Count the number of triangles that can be built from a given set of edges.
- Difficulty Level: Easy
- Question URL: https://app.codility.com/programmers/lessons/15-caterpillar_method/count_triangles/
- Time Complexity:
Solution:
Solution to Codility's Count Triangles problem which is from the Codility Lesson 15: Caterpillar method and, is solved in Java 8 with 100% performance and correctness scores. The goal here is to count the number of triangles that can be built from a given set of edges. You can find the question of this CountTriangles problem in the Codility website.
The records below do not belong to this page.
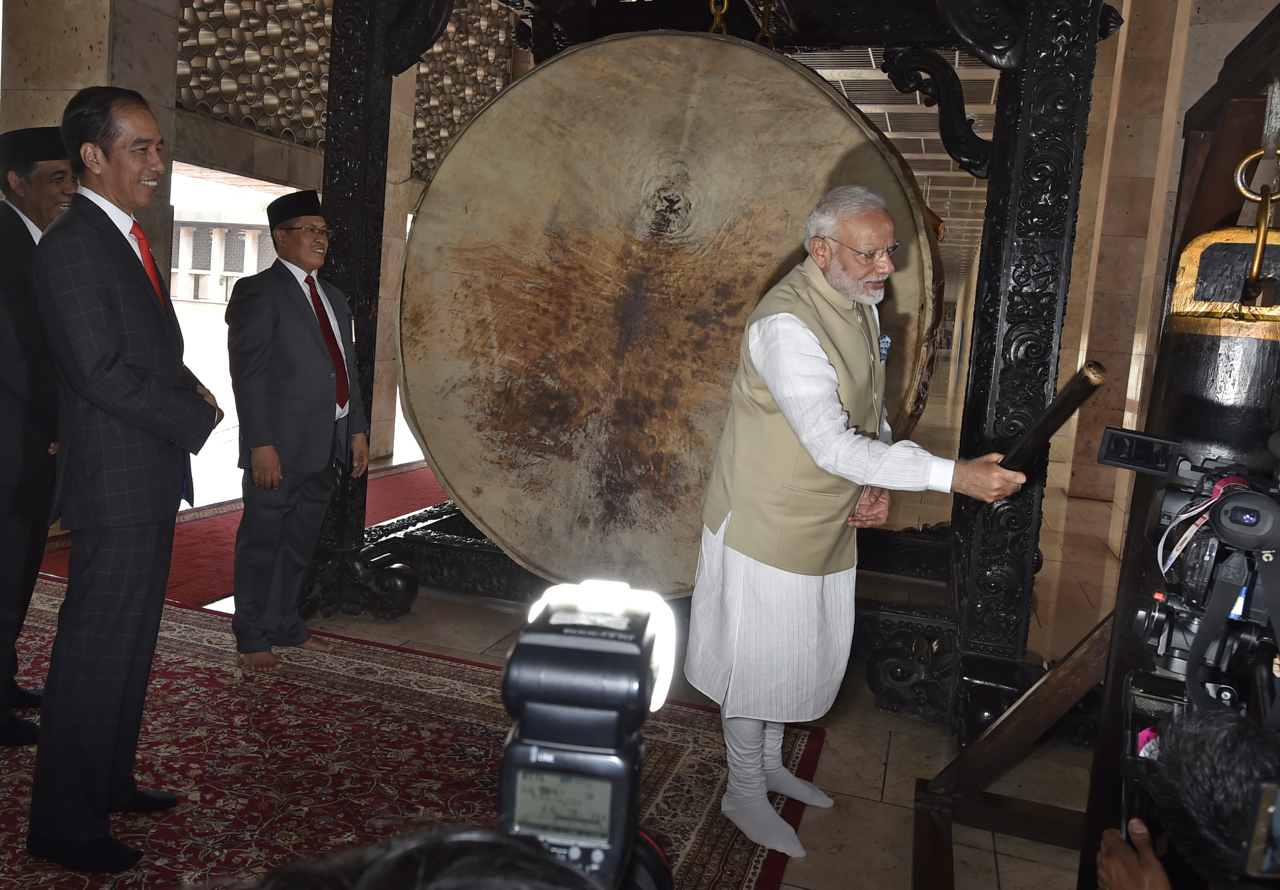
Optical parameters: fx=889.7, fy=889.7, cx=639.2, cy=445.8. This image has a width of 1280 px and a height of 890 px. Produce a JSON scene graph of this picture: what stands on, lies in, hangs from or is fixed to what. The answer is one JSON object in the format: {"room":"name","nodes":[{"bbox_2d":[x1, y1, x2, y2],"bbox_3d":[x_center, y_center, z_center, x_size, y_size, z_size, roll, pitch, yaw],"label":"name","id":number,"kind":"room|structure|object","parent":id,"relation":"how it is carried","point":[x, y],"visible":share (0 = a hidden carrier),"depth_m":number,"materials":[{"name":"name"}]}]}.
{"room":"place of worship","nodes":[
{"label":"place of worship","id":0,"kind":"room"},
{"bbox_2d":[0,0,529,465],"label":"stone wall","id":1,"kind":"structure","parent":0,"point":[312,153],"depth_m":5.91,"materials":[{"name":"stone"}]},
{"bbox_2d":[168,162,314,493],"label":"doorway","id":2,"kind":"object","parent":1,"relation":"in","point":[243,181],"visible":0.32,"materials":[{"name":"white"}]},
{"bbox_2d":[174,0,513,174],"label":"lattice screen","id":3,"kind":"object","parent":1,"relation":"attached to","point":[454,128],"visible":0.47,"depth_m":6.73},
{"bbox_2d":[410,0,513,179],"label":"lattice panel","id":4,"kind":"object","parent":1,"relation":"attached to","point":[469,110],"visible":0.45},
{"bbox_2d":[3,355,1139,889],"bbox_3d":[0.531,0.377,7.865,10.378,0.134,17.612,6,8,18],"label":"floor","id":5,"kind":"structure","parent":0,"point":[897,779],"depth_m":3.50,"materials":[{"name":"brown stone"}]},
{"bbox_2d":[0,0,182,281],"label":"stone pillar","id":6,"kind":"structure","parent":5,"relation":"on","point":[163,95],"depth_m":4.74,"materials":[{"name":"stone"}]},
{"bbox_2d":[36,461,454,604],"bbox_3d":[-1.811,0.456,5.615,1.832,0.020,3.831,6,8,18],"label":"red carpet","id":7,"kind":"structure","parent":5,"relation":"on","point":[227,563],"depth_m":4.97,"materials":[{"name":"red carpet"}]},
{"bbox_2d":[0,572,821,889],"bbox_3d":[-1.449,0.917,2.536,3.488,0.012,2.761,6,8,18],"label":"red carpet","id":8,"kind":"object","parent":5,"relation":"on","point":[50,608],"visible":0.68,"depth_m":2.66,"materials":[{"name":"red carpet"}]},
{"bbox_2d":[0,123,75,747],"bbox_3d":[-1.884,-0.033,2.681,0.479,1.743,0.581,2,8,-11],"label":"man","id":9,"kind":"object","parent":8,"relation":"on","point":[19,220],"visible":0.72,"depth_m":2.54},
{"bbox_2d":[27,81,222,877],"bbox_3d":[-1.314,0.066,2.227,0.537,1.785,0.516,6,8,18],"label":"man","id":10,"kind":"object","parent":8,"relation":"on","point":[114,410],"visible":0.98,"depth_m":2.06},
{"bbox_2d":[227,188,367,674],"bbox_3d":[-1.335,-0.058,3.405,0.547,1.695,0.526,11,11,41],"label":"man","id":11,"kind":"object","parent":8,"relation":"on","point":[310,351],"visible":0.99,"depth_m":3.23},
{"bbox_2d":[244,825,644,889],"bbox_3d":[-0.160,0.653,0.433,0.581,0.933,0.591,4,8,2],"label":"person","id":12,"kind":"object","parent":8,"relation":"on","point":[560,868],"visible":0.95,"depth_m":0.42},
{"bbox_2d":[495,576,677,889],"bbox_3d":[-0.051,0.216,0.580,0.153,0.191,0.222,6,8,18],"label":"camera flash","id":13,"kind":"object","parent":12,"relation":"in","point":[616,644],"visible":0.91,"depth_m":0.58,"materials":[{"name":"black plastic"}]},
{"bbox_2d":[686,187,1029,856],"bbox_3d":[0.586,0.201,2.509,0.695,1.700,0.802,0,9,-25],"label":"man","id":14,"kind":"object","parent":8,"relation":"on","point":[815,372],"visible":0.98,"depth_m":2.33},
{"bbox_2d":[877,331,891,362],"bbox_3d":[0.737,-0.295,2.694,0.033,0.107,0.113,6,8,18],"label":"pocket square","id":15,"kind":"object","parent":14,"relation":"attached to","point":[884,357],"visible":0.48,"depth_m":2.71,"materials":[{"name":"blue"}]},
{"bbox_2d":[1000,359,1107,472],"bbox_3d":[0.944,-0.049,2.083,0.152,0.232,0.310,3,8,-4],"label":"wooden stick","id":16,"kind":"object","parent":14,"relation":"in","point":[1044,420],"visible":0.83,"depth_m":2.02,"materials":[{"name":"wood"}]},
{"bbox_2d":[294,0,1120,746],"bbox_3d":[0.168,-0.973,3.675,2.828,3.787,2.339,6,8,18],"label":"frame","id":17,"kind":"object","parent":5,"relation":"on","point":[1023,316],"visible":0.72,"depth_m":3.27,"materials":[{"name":"black wood"}]},
{"bbox_2d":[397,26,937,597],"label":"drum","id":18,"kind":"object","parent":17,"relation":"hanging from","point":[838,113],"visible":0.9,"depth_m":3.24,"materials":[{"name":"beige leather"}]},
{"bbox_2d":[707,0,729,34],"bbox_3d":[0.340,-1.908,3.689,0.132,0.738,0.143,6,8,18],"label":"chain","id":19,"kind":"object","parent":17,"relation":"hanging from","point":[724,6],"visible":0.53,"depth_m":3.69,"materials":[{"name":"gold metal"}]},
{"bbox_2d":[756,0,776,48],"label":"chain","id":20,"kind":"object","parent":17,"relation":"hanging from","point":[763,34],"visible":0.5,"depth_m":3.89,"materials":[{"name":"gold metal"}]},
{"bbox_2d":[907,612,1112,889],"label":"wooden stand","id":21,"kind":"object","parent":5,"relation":"on","point":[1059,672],"visible":0.69,"depth_m":2.37,"materials":[{"name":"brown wood"}]},
{"bbox_2d":[1078,6,1279,886],"bbox_3d":[0.993,0.281,1.517,0.415,1.430,0.488,6,8,18],"label":"wooden frame","id":22,"kind":"object","parent":5,"relation":"on","point":[1103,751],"visible":0.62,"depth_m":1.44,"materials":[{"name":"brown wood"}]},
{"bbox_2d":[1150,215,1279,470],"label":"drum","id":23,"kind":"object","parent":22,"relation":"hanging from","point":[1193,370],"visible":0.78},
{"bbox_2d":[1234,150,1279,300],"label":"hook","id":24,"kind":"object","parent":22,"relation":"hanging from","point":[1258,255],"visible":0.88,"depth_m":1.51,"materials":[{"name":"gold metal"}]},
{"bbox_2d":[1093,701,1279,889],"bbox_3d":[0.834,0.716,0.973,0.684,1.024,0.712,6,8,18],"label":"person","id":25,"kind":"object","parent":5,"relation":"on","point":[1204,733],"visible":0.86,"depth_m":0.94},
{"bbox_2d":[1105,423,1279,746],"bbox_3d":[0.828,0.190,1.215,0.378,0.377,0.463,6,8,18],"label":"video camera","id":26,"kind":"object","parent":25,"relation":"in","point":[1224,492],"visible":0.83,"depth_m":1.21,"materials":[{"name":"black plastic"}]},
{"bbox_2d":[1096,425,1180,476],"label":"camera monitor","id":27,"kind":"object","parent":26,"relation":"attached to","point":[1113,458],"visible":0.96,"depth_m":1.29,"materials":[{"name":"black plastic"}]},
{"bbox_2d":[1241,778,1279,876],"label":"smartphone","id":28,"kind":"object","parent":25,"relation":"in","point":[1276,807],"visible":0.97,"depth_m":0.81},
{"bbox_2d":[787,43,998,263],"bbox_3d":[2.684,-3.931,11.789,7.123,0.278,16.681,6,8,18],"label":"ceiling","id":29,"kind":"structure","parent":0,"point":[918,174],"depth_m":10.01,"materials":[{"name":"white"}]},
{"bbox_2d":[1053,0,1279,533],"bbox_3d":[4.532,-1.985,9.013,0.934,4.956,8.896,6,8,18],"label":"right wall","id":30,"kind":"structure","parent":0,"point":[1204,3],"depth_m":7.44,"materials":[{"name":"beige stone"}]},
{"label":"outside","id":31,"kind":"structure","parent":0,"visible":0},
{"bbox_2d":[171,214,275,303],"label":"building","id":32,"kind":"structure","parent":31,"point":[225,230],"materials":[{"name":"stone"}]}
]}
package Codility.Lesson15;
import java.util.*;
public class CountTriangles {
public static void main(String[] args) {
// TODO Auto-generated method stub
int[] a1 = { 10, 2, 5, 1, 8, 12 };
int result2 = solution(a1);
System.out.println(result2);
}
public static int solution(int[] A) {
// write your code in Java SE 8
// write your code in Java SE 8
// The time complexity of the above algorithm is O(n^2),
// because for every i the values of j and k increase O(n) number of times.
int N = A.length;
if (N < 3)
return 0;
// use the built in sort algorithm which can perform worst case
// O(N*log(N)) time complexity
Arrays.sort(A);
int result = 0;
for (int i = 0; i < N; i++) {
int k = i + 1;
for (int j = i + 1; j < N; j++) {
// for every i and j we figure out the maximal k that can be a
// triangular, and when we increase j the former k would still
// be a triangular because of the sorted array, so we just need
// to count the number of triangular between j and k.
while (k < N && A[i] + A[j] > A[k]) {
k++;
}
result += k - j - 1;
}
}
return result;
}
}